Bottom Line: We found an exception at glycinergic synapses on granule cells of the rat dorsal cochlear nucleus.These effects could be explained by unique features of GlyRs that are activated by pooling of glycine across synapses.Thus, temporal properties of inhibition can be controlled by activity levels in multiple presynaptic cells or by adjusting release probability at individual synapses.
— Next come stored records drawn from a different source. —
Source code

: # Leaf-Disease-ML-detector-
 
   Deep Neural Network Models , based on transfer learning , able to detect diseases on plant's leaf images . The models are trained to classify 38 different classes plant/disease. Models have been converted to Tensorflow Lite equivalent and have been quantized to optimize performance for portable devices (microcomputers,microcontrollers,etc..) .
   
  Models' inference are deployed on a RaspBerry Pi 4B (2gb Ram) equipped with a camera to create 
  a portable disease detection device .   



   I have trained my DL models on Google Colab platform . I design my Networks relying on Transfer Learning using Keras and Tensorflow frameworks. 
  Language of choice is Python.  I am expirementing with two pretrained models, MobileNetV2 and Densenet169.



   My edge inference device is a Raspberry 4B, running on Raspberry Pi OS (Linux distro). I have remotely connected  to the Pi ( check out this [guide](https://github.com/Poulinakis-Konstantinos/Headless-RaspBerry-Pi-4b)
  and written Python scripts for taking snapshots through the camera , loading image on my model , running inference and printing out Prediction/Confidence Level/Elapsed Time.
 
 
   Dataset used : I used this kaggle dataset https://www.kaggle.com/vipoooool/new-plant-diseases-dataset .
View Article: PubMed Central - PubMed

Affiliation: Oregon Hearing Research Center, 3181 S.W. Sam Jackson Park Road, Portland, Oregon 97239, USA.

ABSTRACT
Most fast-acting neurotransmitters are rapidly cleared from synaptic regions. This feature isolates synaptic sites, rendering the time course of synaptic responses independent of the number of active synapses. We found an exception at glycinergic synapses on granule cells of the rat dorsal cochlear nucleus. Here the duration of inhibitory postsynaptic currents (IPSCs) was dependent on the number of presynaptic axons that were stimulated and on the number of vesicles that were released from each axon. Increasing the stimulus number or frequency, or blocking glycine uptake, slowed synaptic decays, whereas a low-affinity competitive antagonist of glycine receptors (GlyRs) accelerated IPSC decay. These effects could be explained by unique features of GlyRs that are activated by pooling of glycine across synapses. Functionally, increasing the number of IPSPs markedly lengthened the period of spike inhibition following the cessation of presynaptic stimulation. Thus, temporal properties of inhibition can be controlled by activity levels in multiple presynaptic cells or by adjusting release probability at individual synapses.